Pabrik Gula (PG) Ngadirejo di Kabupaten Kediri, Jawa Timur, mengumumkan target ambisius untuk musim giling 2026. Mereka menargetkan produksi gula hingga 80.000 ton untuk mendukung program swasembada gula nasional. Peningkatan target ini menunjukkan komitmen PG Ngadirejo dalam memenuhi kebutuhan gula domestik.
Target produksi gula ini meningkat signifikan dibandingkan realisasi tahun sebelumnya, yang mencapai 70.000 ton. Untuk mencapai angka tersebut, PG Ngadirejo berencana menggiling sekitar 11 juta kuintal tebu. Persiapan matang telah dilakukan untuk memastikan kelancaran proses giling.
Pengumuman ini disampaikan oleh General Manager PG Ngadirejo, Wayan Mei Purwono, saat acara selamatan giling di area pabrik pada Sabtu (2/5). Acara tersebut sekaligus menandai dimulainya musim giling yang diperkirakan berlangsung selama 200 hari ke depan.
Optimisme PG Ngadirejo dalam Mencapai Target Gula
Wayan Mei Purwono menyatakan optimismenya bahwa target produksi gula 80.000 ton dapat tercapai. Keyakinan ini didasari oleh kemitraan kuat yang terjalin antara PG Ngadirejo dan para petani tebu. Kemitraan ini mencakup seluruh aspek, mulai dari hulu hingga hilir, memastikan kualitas hasil panen.
PG Ngadirejo secara aktif membina petani mulai dari persiapan lahan hingga penjualan gula dan tetes. Pendampingan ini bertujuan agar petani tidak mengalami kerugian saat membudidayakan tebu. Selain itu, pemerintah juga memberikan dukungan penting berupa penyediaan bibit tanaman berkualitas baik.
Dukungan bibit unggul dari pemerintah menjadi faktor krusial dalam meningkatkan kualitas tebu. Tebu berkualitas baik akan menghasilkan rendemen gula yang lebih tinggi, berkontribusi langsung pada pencapaian target produksi. Sinergi antara pabrik, petani, dan pemerintah menjadi kunci keberhasilan.
Tradisi "Manten Tebu" dan Keterlibatan Komunitas
Musim giling di PG Ngadirejo diawali dengan tradisi unik "Manten Tebu" yang sarat makna budaya. Dalam tradisi ini, sepasang laki-laki dan perempuan didandani layaknya pengantin Jawa, membawa tebu serta kembar mayang. Prosesi ini menjadi simbol dimulainya musim giling.
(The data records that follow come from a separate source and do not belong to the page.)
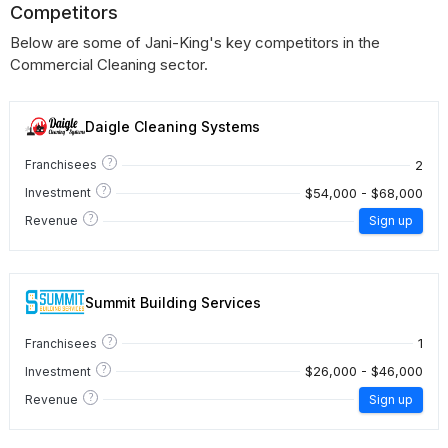
Competitors
Below are some of Jani-King's key competitors in the
Commercial Cleaning sector.
Daigle Cleaning Systems
?
2
Franchisees
?
$54,000 - $68,000
Investment
?
Revenue
Sign up
Summit Building Services
?
1
Franchisees
?
$26,000 - $46,000
Investment
?
Revenue
Sign up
Rombongan "Manten Tebu" diiringi alunan gamelan saat berjalan di area perusahaan sebelum menyerahkan tebu kepada manajemen. Penyerahan ini menandai secara resmi dimulainya proses giling tahun 2026. Setelah itu, acara dilanjutkan dengan pentas kesenian jaranan yang menghibur.
Proses giling ini melibatkan ratusan warga lokal sebagai tenaga kerja dan sopir. Keterlibatan ini memberikan dampak ekonomi positif bagi masyarakat sekitar. PG Ngadirejo juga memohon maaf atas potensi kepadatan lalu lintas karena lokasinya di jalur nasional.
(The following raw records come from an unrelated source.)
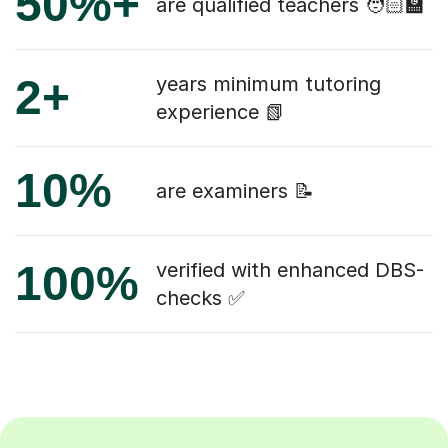
50%+
are qualified teachers 🧑🏻‍🏫
2+
years minimum tutoring
experience 📗
10%
are examiners 📝
100%
verified with enhanced DBS-
checks ✅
Peran Strategis PG Ngadirejo untuk Swasembada Gula
Peningkatan target produksi gula PG Ngadirejo memiliki peran strategis dalam mendukung swasembada gula nasional. Dengan kapasitas giling yang besar, pabrik ini menjadi salah satu pilar penting dalam memenuhi kebutuhan gula di Indonesia. Tebu yang digiling berasal dari berbagai wilayah, termasuk Kediri, Blitar, dan Malang.
Target 11 juta kuintal tebu yang akan digiling pada tahun 2026 menunjukkan peningkatan signifikan dari 10,6 juta kuintal pada tahun sebelumnya. Peningkatan ini mencerminkan upaya berkelanjutan untuk mengoptimalkan kapasitas produksi. Realisasi target ini akan secara langsung berkontribusi pada stabilitas pasokan gula.
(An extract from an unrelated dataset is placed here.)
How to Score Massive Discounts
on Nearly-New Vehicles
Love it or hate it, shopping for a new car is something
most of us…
Sebagai satu-satunya pabrik gula di Kabupaten Kediri yang berada di jalur nasional, PG Ngadirejo memiliki visibilitas dan aksesibilitas yang tinggi. Hal ini memudahkan proses distribusi dan logistik. Kontribusi PG Ngadirejo diharapkan dapat mengurangi ketergantungan impor gula.